The Anti-Growth Mentality Behind Zoning Laws

I’ve mentioned the economic impact of zoning laws here before. A recent article in The New York Times continues to highlight how detrimental these laws can be:

These days, you can find…people who moved somewhere before it exploded and now worry that growth is killing the place they love. But a growing body of economic literature suggests that anti-growth sentiment, when multiplied across countless unheralded local development battles, is a major factor in creating a stagnant and less equal American economy. It has even to some extent changed how Americans of different incomes view opportunity. Unlike past decades, when people of different socioeconomic backgrounds tended to move to similar areas, today, less-skilled workers often go where jobs are scarcer but housing is cheap, instead of heading to places with the most promising job opportunities, according to research by Daniel Shoag, a professor of public policy at Harvard, and Peter Ganong, also of Harvard.

With the recent shootings in Baton Rouge, Minnesota, and Dallas, arguments over police brutality and black crime have started once again. Though it might sound odd, in many cases zoning laws provide background for the tensions between law enforcement and black communities.[ref]For example, one can see the impact on the black community in St. Louis from the maps here. Journalist Radley Balko provides context in an incredible article for The Washington Post here.[/ref] As the article explains,

Zoning restrictions have been around for decades but really took off during the 1960s, when the combination of inner-city race riots and “white flight” from cities led to heavily zoned suburbs.

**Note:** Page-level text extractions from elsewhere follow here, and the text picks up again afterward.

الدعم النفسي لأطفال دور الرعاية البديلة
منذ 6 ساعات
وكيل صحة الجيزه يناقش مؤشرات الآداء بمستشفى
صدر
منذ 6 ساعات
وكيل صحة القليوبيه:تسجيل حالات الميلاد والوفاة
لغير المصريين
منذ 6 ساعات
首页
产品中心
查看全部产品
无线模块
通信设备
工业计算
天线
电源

They have gotten more restrictive over time, contributing to a jump in home prices that has been a bonanza for anyone who bought early in places like Boulder, San Francisco and New York City. But for latecomers, the cost of renting an apartment or buying a home has become prohibitive.

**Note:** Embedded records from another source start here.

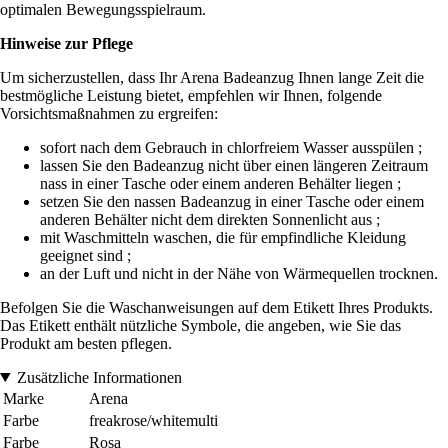
optimalen Bewegungsspielraum.
Hinweise zur Pflege
Um sicherzustellen, dass Ihr Arena Badeanzug Ihnen lange Zeit die
bestmögliche Leistung bietet, empfehlen wir Ihnen, folgende
Vorsichtsmaßnahmen zu ergreifen:
sofort nach dem Gebrauch in chlorfreiem Wasser ausspülen ;
lassen Sie den Badeanzug nicht über einen längeren Zeitraum
nass in einer Tasche oder einem anderen Behälter liegen ;
setzen Sie den nassen Badeanzug in einer Tasche oder einem
anderen Behälter nicht dem direkten Sonnenlicht aus ;
mit Waschmitteln waschen, die für empfindliche Kleidung
geeignet sind ;
an der Luft und nicht in der Nähe von Wärmequellen trocknen.
Befolgen Sie die Waschanweisungen auf dem Etikett Ihres Produkts.
Das Etikett enthält nützliche Symbole, die angeben, wie Sie das
Produkt am besten pflegen.
Zusätzliche Informationen
Marke
Arena
Farbe
freakrose/whitemulti
Farbe
Rosa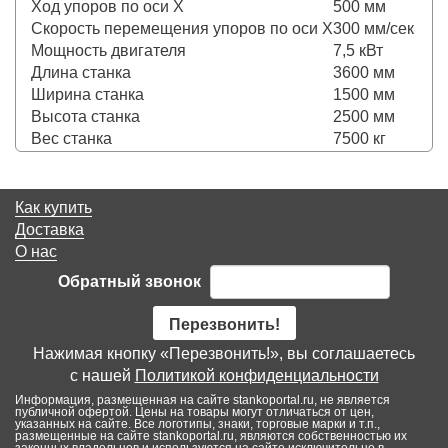
Ход упоров по оси Х
500 мм
Скорость перемещения упоров по оси Х
300 мм/сек
Мощность двигателя
7,5 кВт
Длина станка
3600 мм
Ширина станка
1500 мм
Высота станка
2500 мм
Вес станка
7500 кг
Как купить
Доставка
О нас
Обратный звонок
Перезвонить!
Нажимая кнопку «Перезвонить!», вы соглашаетесь
с нашей
Политикой конфиденциальности
Информация, размещенная на сайте stankoportal.ru, не является
публичной офертой. Цены на товары могут отличаться от цен,
указанных на сайте. Все логотипы, знаки, торговые марки и т.п.,
размещенные на сайте stankoportal.ru, являются собственностью их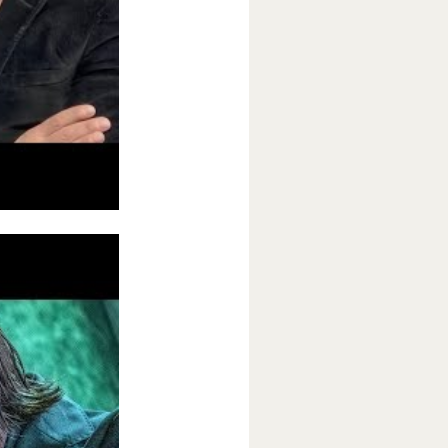
 форме
Disney.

In short, it’s just another form of tribalism making its way into local laws:

[W]hen zoning laws get out of hand, economists say, the damage to the American economy and society can be profound. Studies have shown that laws aimed at things like “maintaining neighborhood character” or limiting how many unrelated people can live together in the same house contribute to racial segregation and deeper class disparities. They also exacerbate inequality by restricting the housing supply in places where demand is greatest.

The lost opportunities for development may theoretically reduce the output of the United States economy by as much as $1.5 trillion a year, according to estimates in a recent paper by the economists Chang-Tai Hsieh and Enrico Moretti. Regardless of the actual gains in dollars that could be achieved if zoning laws were significantly cut back, the research on land-use restrictions highlights some of the consequences of giving local communities too much control over who is allowed to live there.

“You don’t want rules made entirely for people that have something, at the expense of people who don’t,” said Jason Furman, chairman of the White House Council of Economic Advisers.